======== Data to process

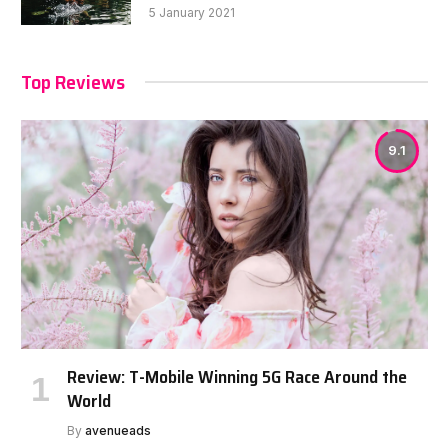
5 January 2021
Top Reviews
9.1
Review: T-Mobile Winning 5G Race Around the
World
By
avenueads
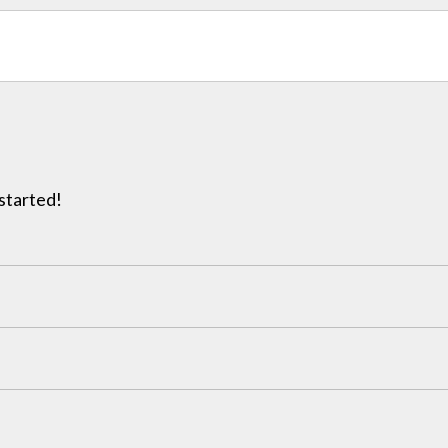
 started!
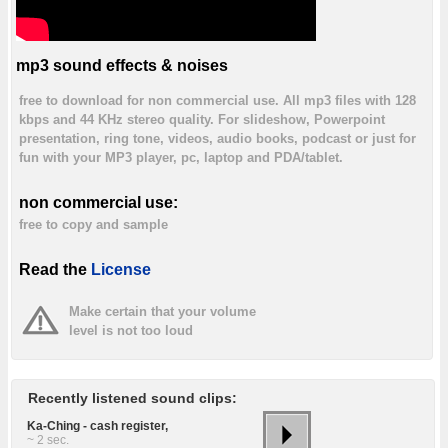
mp3 sound effects & noises
free to download for non commercial use. All mp3 files with 128
kbps and 44 KHz stereo quality. For slideshow, Powerpoint
presentation, ring tone, videos, audio books, podcast or just for
fun with your MP3 player, pc, laptop and PDA/tablet.
non commercial use:
free to copy and sample
Read the
License
Make certain that your volume
level is not too loud
Recently listened sound clips:
Ka-Ching - cash register,
~ 2 sec.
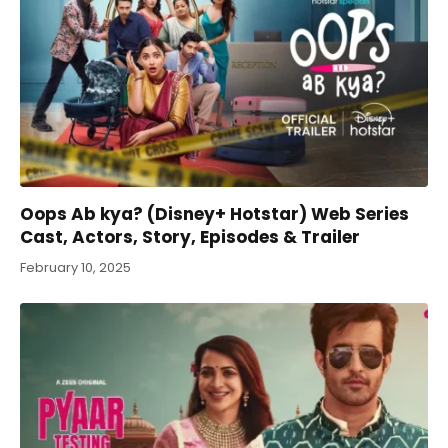
Oops Ab kya? (Disney+ Hotstar) Web Series
Cast, Actors, Story, Episodes & Trailer
February 10, 2025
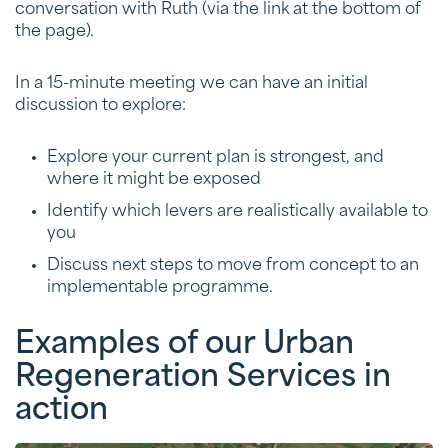
conversation with Ruth (via the link at the bottom of
the page).
In a 15-minute meeting we can have an initial
discussion to explore:
Explore your current plan is strongest, and
where it might be exposed
Identify which levers are realistically available to
you
Discuss next steps to move from concept to an
implementable programme.
Examples of our Urban
Regeneration Services in
action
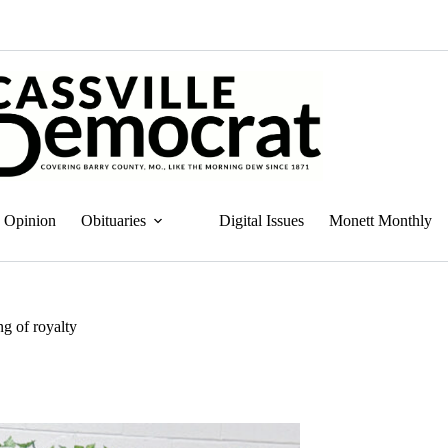
Opinion
Obituaries
Digital Issues
Monett Monthly
g of royalty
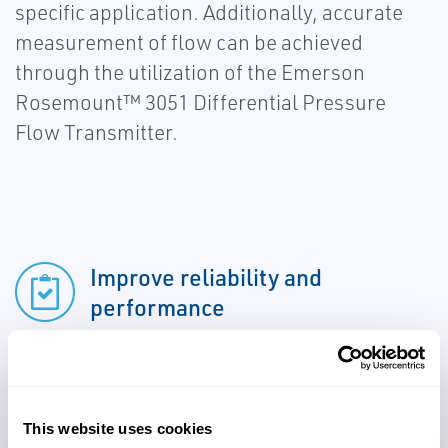
specific application. Additionally, accurate
measurement of flow can be achieved
through the utilization of the Emerson
Rosemount™ 3051 Differential Pressure
Flow Transmitter.
Improve reliability and
performance
Achieve accurate measurement
of flow
This website uses cookies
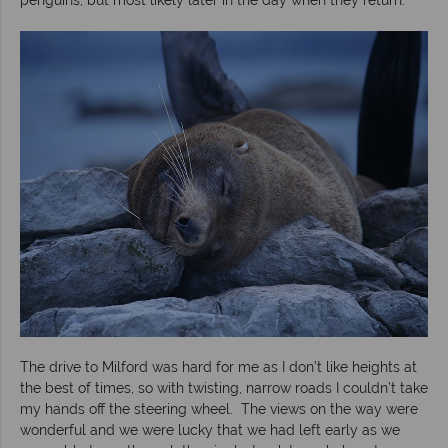
The drive to Milford was hard for me as I don’t like heights at
the best of times, so with twisting, narrow roads I couldn’t take
my hands off the steering wheel. The views on the way were
wonderful and we were lucky that we had left early as we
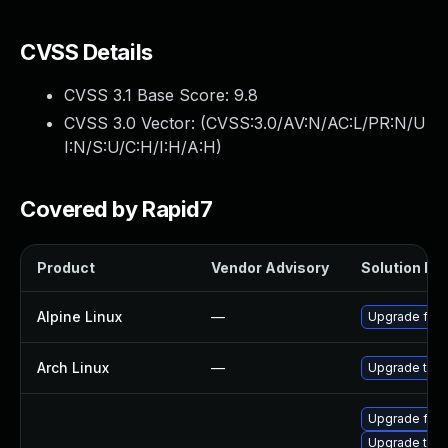
CVSS Details
CVSS 3.1 Base Score:
9.8
CVSS 3.0 Vector: (
CVSS:3.0/AV:N/AC:L/PR:N/U
I:N/S:U/C:H/I:H/A:H
)
Covered by Rapid7
Product
Vendor Advisory
Solution Fil
Alpine Linux
—
Upgrade fire
Arch Linux
—
Upgrade to th
Upgrade fire
Upgrade thun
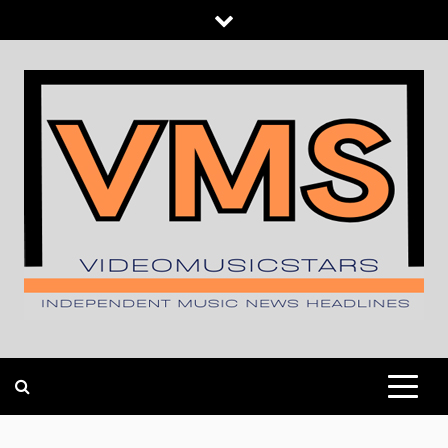
Skip
to
content
INDEPENDENT MUSIC NEWS HEADLINES
VIDEOMUSICSTARS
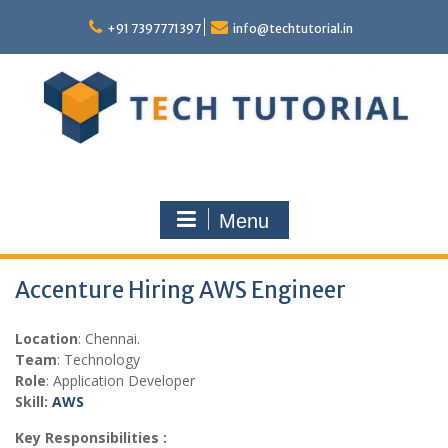
Skip
to
+91 7397771397
info@techtutorial.in
content
Menu
Accenture Hiring AWS Engineer
Location
: Chennai.
Team
: Technology
Role
: Application Developer
Skill:
AWS
Key Responsibilities :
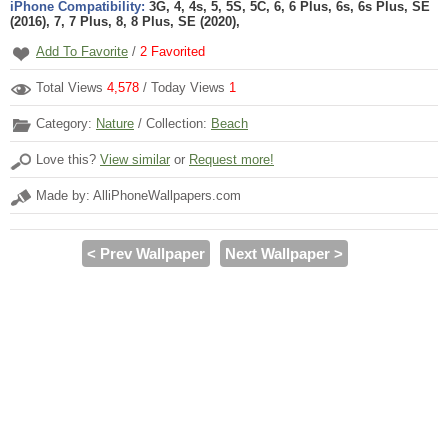
iPhone Compatibility:
3G, 4, 4s, 5, 5S, 5C, 6, 6 Plus, 6s, 6s Plus, SE
(2016), 7, 7 Plus, 8, 8 Plus, SE (2020),
Add To Favorite
/
2
Favorited
Total Views
4,578
/ Today Views
1
Category:
Nature
/ Collection:
Beach
Love this?
View similar
or
Request more!
Made by: AlliPhoneWallpapers.com
< Prev Wallpaper
Next Wallpaper >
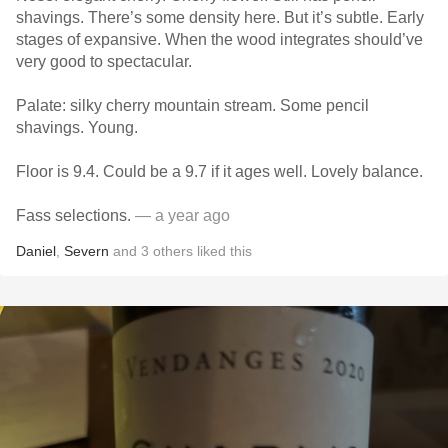
shavings. There’s some density here. But it’s subtle. Early
stages of expansive. When the wood integrates should’ve
very good to spectacular.
Palate: silky cherry mountain stream. Some pencil
shavings. Young.
Floor is 9.4. Could be a 9.7 if it ages well. Lovely balance.
Fass selections.
— a year ago
Daniel
,
Severn
and
3
others
liked this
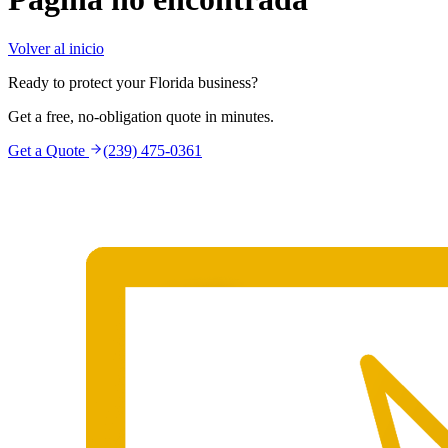
Volver al inicio
Ready to protect your Florida business?
Get a free, no-obligation quote in minutes.
Get a Quote
(239) 475-0361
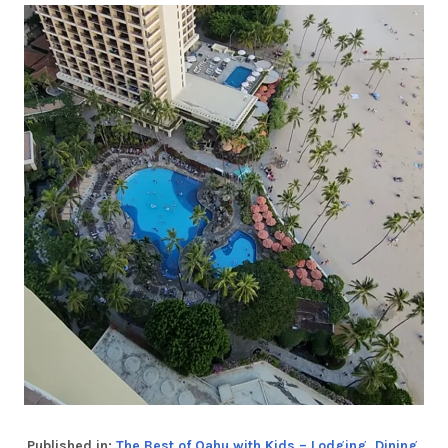
Published in:
The Best of Oahu with Kids – Lodging, Dining,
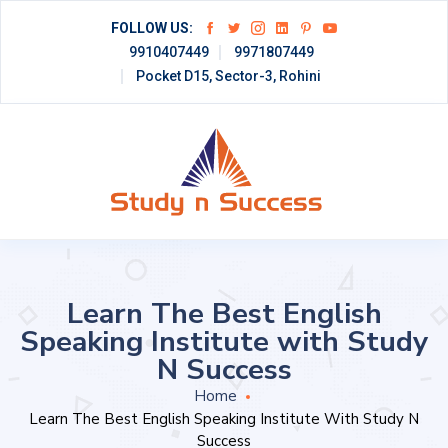
FOLLOW US:
9910407449
9971807449
Pocket D15, Sector-3, Rohini
Learn The Best English
Speaking Institute with Study
N Success
Home
Learn The Best English Speaking Institute With Study N
Success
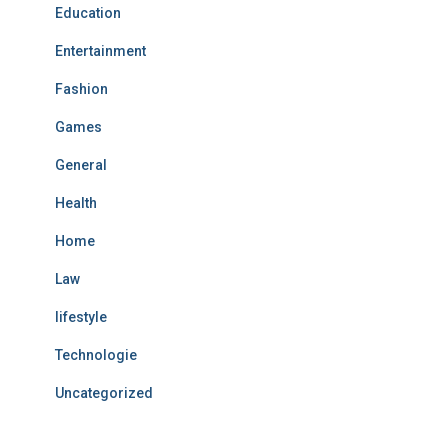
Education
Entertainment
Fashion
Games
General
Health
Home
Law
lifestyle
Technologie
Uncategorized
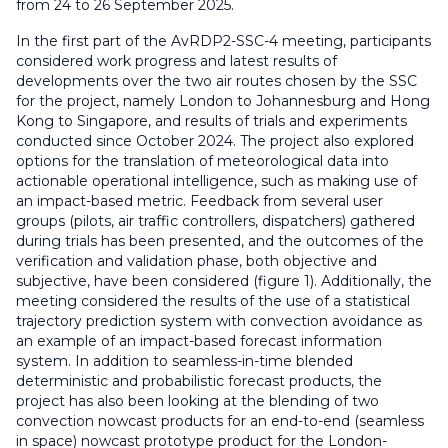
from 24 to 26 September 2025.
In the first part of the AvRDP2-SSC-4 meeting, participants
considered work progress and latest results of
developments over the two air routes chosen by the SSC
for the project, namely London to Johannesburg and Hong
Kong to Singapore, and results of trials and experiments
conducted since October 2024. The project also explored
options for the translation of meteorological data into
actionable operational intelligence, such as making use of
an impact-based metric. Feedback from several user
groups (pilots, air traffic controllers, dispatchers) gathered
during trials has been presented, and the outcomes of the
verification and validation phase, both objective and
subjective, have been considered (figure 1). Additionally, the
meeting considered the results of the use of a statistical
trajectory prediction system with convection avoidance as
an example of an impact-based forecast information
system. In addition to seamless-in-time blended
deterministic and probabilistic forecast products, the
project has also been looking at the blending of two
convection nowcast products for an end-to-end (seamless
in space) nowcast prototype product for the London-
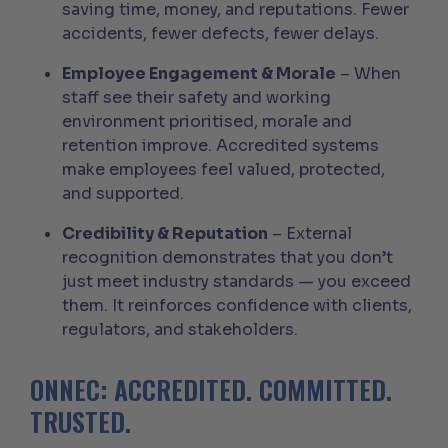
saving time, money, and reputations. Fewer
accidents, fewer defects, fewer delays.
Employee Engagement & Morale
– When
staff see their safety and working
environment prioritised, morale and
retention improve. Accredited systems
make employees feel valued, protected,
and supported.
Credibility & Reputation
– External
recognition demonstrates that you don’t
just meet industry standards — you exceed
them. It reinforces confidence with clients,
regulators, and stakeholders.
ONNEC: ACCREDITED. COMMITTED.
TRUSTED.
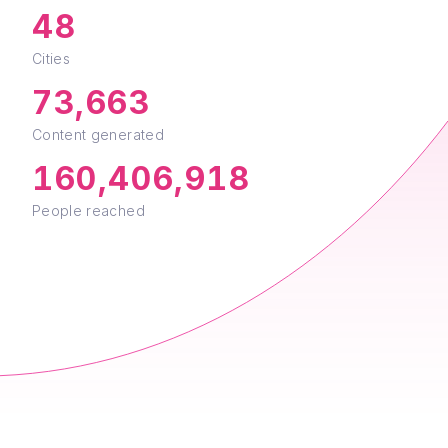
48
Cities
73,663
Content generated
160,406,918
People reached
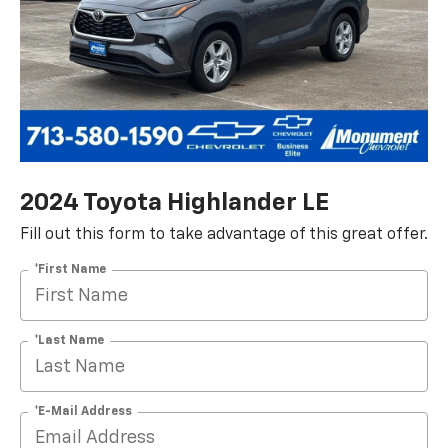
2024 Toyota Highlander LE
Fill out this form to take advantage of this great offer.
*First Name
*Last Name
*E-Mail Address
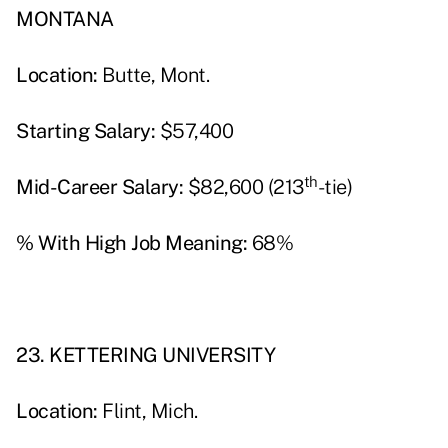
MONTANA
Location:
Butte, Mont.
Starting Salary:
$57,400
th
Mid-Career Salary:
$82,600 (213
-tie)
% With High Job Meaning:
68%
23. KETTERING UNIVERSITY
Location:
Flint, Mich.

================

What is needed is an exact repeat of every entry above, with the pictures left out.

5 January 2021
Top Reviews
9.1
Review: T-Mobile Winning 5G Race Around the
World
By
avenueads
 started!
mp3 sound effects & noises
free to download for non commercial use. All mp3 files with 128
kbps and 44 KHz stereo quality. For slideshow, Powerpoint
presentation, ring tone, videos, audio books, podcast or just for
fun with your MP3 player, pc, laptop and PDA/tablet.
non commercial use:
free to copy and sample
Read the
License
Make certain that your volume
level is not too loud
Recently listened sound clips:
Ka-Ching - cash register,
~ 2 sec.
Oops Ab kya? (Disney+ Hotstar) Web Series
Cast, Actors, Story, Episodes & Trailer
February 10, 2025
conversation with Ruth (via the link at the bottom of
the page).
In a 15-minute meeting we can have an initial
discussion to explore:
Explore your current plan is strongest, and
where it might be exposed
Identify which levers are realistically available to
you
Discuss next steps to move from concept to an
implementable programme.
Examples of our Urban
Regeneration Services in
action
Opinion
Obituaries
Digital Issues
Monett Monthly
g of royalty
specific application. Additionally, accurate
measurement of flow can be achieved
through the utilization of the Emerson
Rosemount™ 3051 Differential Pressure
Flow Transmitter.
Improve reliability and
performance
Achieve accurate measurement
of flow
This website uses cookies
The drive to Milford was hard for me as I don’t like heights at
the best of times, so with twisting, narrow roads I couldn’t take
my hands off the steering wheel. The views on the way were
wonderful and we were lucky that we had left early as we
CVSS Details
CVSS 3.1 Base Score:
9.8
CVSS 3.0 Vector: (
CVSS:3.0/AV:N/AC:L/PR:N/U
I:N/S:U/C:H/I:H/A:H
)
Covered by Rapid7
Product
Vendor Advisory
Solution Fil
Alpine Linux
—
Upgrade fire
Arch Linux
—
Upgrade to th
Upgrade fire
Upgrade thun
Skip
to
content
INDEPENDENT MUSIC NEWS HEADLINES
VIDEOMUSICSTARS
Skip
to
+91 7397771397
info@techtutorial.in
content
Menu
Accenture Hiring AWS Engineer
Location
: Chennai.
Team
: Technology
Role
: Application Developer
Skill:
AWS
Key Responsibilities :
iPhone Compatibility:
3G, 4, 4s, 5, 5S, 5C, 6, 6 Plus, 6s, 6s Plus, SE
(2016), 7, 7 Plus, 8, 8 Plus, SE (2020),
Add To Favorite
/
2
Favorited
Total Views
4,578
/ Today Views
1
Category:
Nature
/ Collection:
Beach
Love this?
View similar
or
Request more!
Made by: AlliPhoneWallpapers.com
< Prev Wallpaper
Next Wallpaper >
shavings. There’s some density here. But it’s subtle. Early
stages of expansive. When the wood integrates should’ve
very good to spectacular.
Palate: silky cherry mountain stream. Some pencil
shavings. Young.
Floor is 9.4. Could be a 9.7 if it ages well. Lovely balance.
Fass selections.
— a year ago
Daniel
,
Severn
and
3
others
liked this
Volver al inicio
Ready to protect your Florida business?
Get a free, no-obligation quote in minutes.
Get a Quote
(239) 475-0361
Published in:
The Best of Oahu with Kids – Lodging, Dining,
FOLLOW US:
9910407449
9971807449
Pocket D15, Sector-3, Rohini
Learn The Best English
Speaking Institute with Study
N Success
Home
Learn The Best English Speaking Institute With Study N
Success
Education
Entertainment
Fashion
Games
General
Health
Home
Law
lifestyle
Technologie
Uncategorized
from 24 to 26 September 2025.
In the first part of the AvRDP2-SSC-4 meeting, participants
considered work progress and latest results of
developments over the two air routes chosen by the SSC
for the project, namely London to Johannesburg and Hong
Kong to Singapore, and results of trials and experiments
conducted since October 2024. The project also explored
options for the translation of meteorological data into
actionable operational intelligence, such as making use of
an impact-based metric. Feedback from several user
groups (pilots, air traffic controllers, dispatchers) gathered
during trials has been presented, and the outcomes of the
verification and validation phase, both objective and
subjective, have been considered (figure 1). Additionally, the
meeting considered the results of the use of a statistical
trajectory prediction system with convection avoidance as
an example of an impact-based forecast information
system. In addition to seamless-in-time blended
deterministic and probabilistic forecast products, the
project has also been looking at the blending of two
convection nowcast products for an end-to-end (seamless
in space) nowcast prototype product for the London-
saving time, money, and reputations. Fewer
accidents, fewer defects, fewer delays.
Employee Engagement & Morale
– When
staff see their safety and working
environment prioritised, morale and
retention improve. Accredited systems
make employees feel valued, protected,
and supported.
Credibility & Reputation
– External
recognition demonstrates that you don’t
just meet industry standards — you exceed
them. It reinforces confidence with clients,
regulators, and stakeholders.
ONNEC: ACCREDITED. COMMITTED.
TRUSTED.
48
Cities
73,663
Content generated
160,406,918
People reached
2024 Toyota Highlander LE
Fill out this form to take advantage of this great offer.
*First Name
*Last Name
*E-Mail Address
MONTANA
Location:
Butte, Mont.
Starting Salary:
$57,400
th
Mid-Career Salary:
$82,600 (213
-tie)
% With High Job Meaning:
68%
23. KETTERING UNIVERSITY
Location:
Flint, Mich.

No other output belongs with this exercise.